◆ Exercise A: Transcribe, line for line, the classification entries from the line containing "scientific name: Stipagrostis dhofariensis" through the line containing "genus: Epidendrum".

◆ Text:
'''

Updated: Sep 28, 2019


Danny, Jimmy and Farfel Photo courtesy Ladshaw

"Jimmy Nelson led a fantastic life. He's brought joy to literally millions of people during his lengthy show business career, performing on stages, in nightclubs, at fairs and on television. For ventriloquists in particular, his two instant ventriloquism albums are an unparalleled legacy that will live on for innumerable successive generations. His contributions to the ventriloquial community are acknowledged and lauded by all. If there were an "All Time Legend of Ventriloquism" award, all of the above plus Jimmy's ongoing support and championing of Vent haven Museum, Inc. and its annual ConVENTion , would easily have earned him the very first one. (Tom Ladshaw from his fine biography "A Jimmy Nelson Celebration, 70 years of Laughter.)


There are so many tributes that have come forth as a result of Jimmy's passing that they could easily fill numerous pages of the vent-o-gram blog. Even trying to select photographs was difficult as there are so many. And yet, I was fortunate to have access to a wonderful interview that was conducted by my friend David Erskine. The interview originally appeared in his book 'Conversations with members of the ventriloquist family.' The interview took place on June 28th 1986. In retrospect, it is a very interesting read as Jimmy shares many insights and stories of his long and successful career. The interview courtesy of David Erskine is published in its entirety.


And now, Vent-o-gram proudly presents legend...Jimmy Nelson.


It is easy to remember the first ventriloquist conventions excitement, especially its Saturday night show. One of the highlights was your act.


That was a memorable evening. It was a lot of fun, being the very first convention. The enthusiasm of the crowd I’ll never forget. They really were marvelous. As a matter of fact, I had a lot to do with helping get that show on the air my son, Larry, who was active in Little Theatre at that time, came in with another fellow and helped us set up the lights and the staging, and so on.


Had Larry just completed high school?


That’s correct. He’s been through all the schooling now. He’s very active in radio in Morgantown, West Virginia. He’s a program director at one of the radio stations.


You went to High School in Chicago.


Lakeview high school


Another ventriloquist graduated from there before you


Yes, a very popular gentleman by the name of Edgar Bergen.



Was he still remembered while you were there?

'''

◆ Exercise B: Render this sentence from the Jimmy Nelson tribute in French: "The interview took place on June 28th 1986."

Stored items
'''

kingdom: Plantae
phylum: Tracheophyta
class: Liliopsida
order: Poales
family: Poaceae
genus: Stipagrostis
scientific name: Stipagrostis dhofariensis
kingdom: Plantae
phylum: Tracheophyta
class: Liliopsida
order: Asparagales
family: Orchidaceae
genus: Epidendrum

'''
'''

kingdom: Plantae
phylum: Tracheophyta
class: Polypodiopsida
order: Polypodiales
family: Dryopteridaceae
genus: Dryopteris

'''
'''

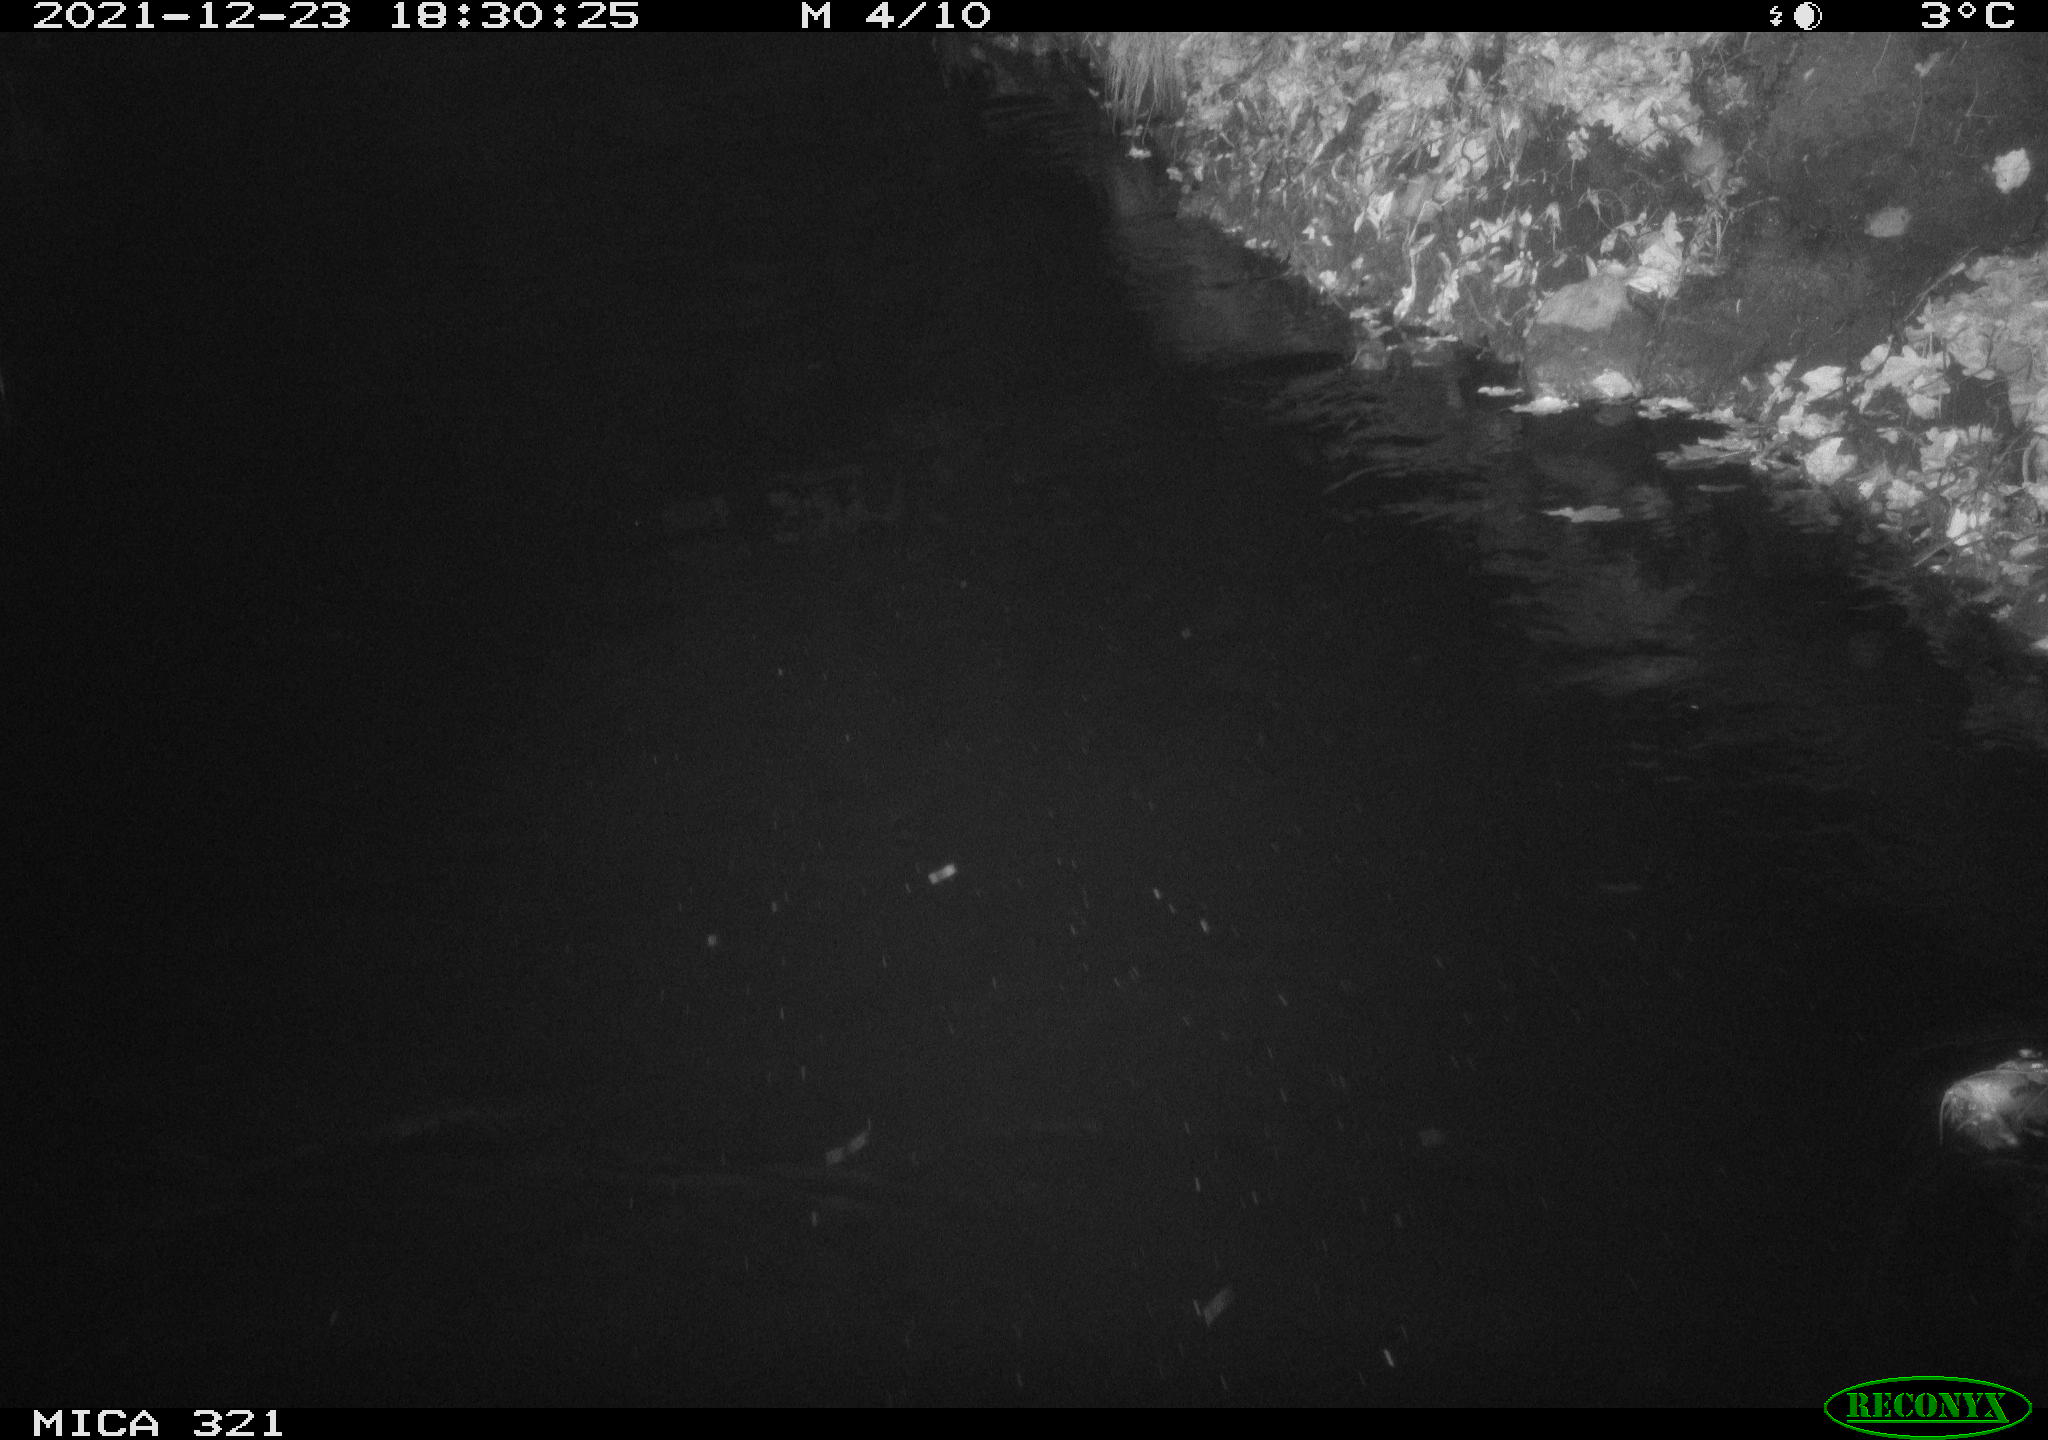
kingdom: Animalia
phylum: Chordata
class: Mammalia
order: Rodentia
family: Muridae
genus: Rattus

'''

◆ Correct output A:
scientific name: Stipagrostis dhofariensis
kingdom: Plantae
phylum: Tracheophyta
class: Liliopsida
order: Asparagales
family: Orchidaceae
genus: Epidendrum

◆ Correct output B: L'entretien a eu lieu le 28 juin 1986.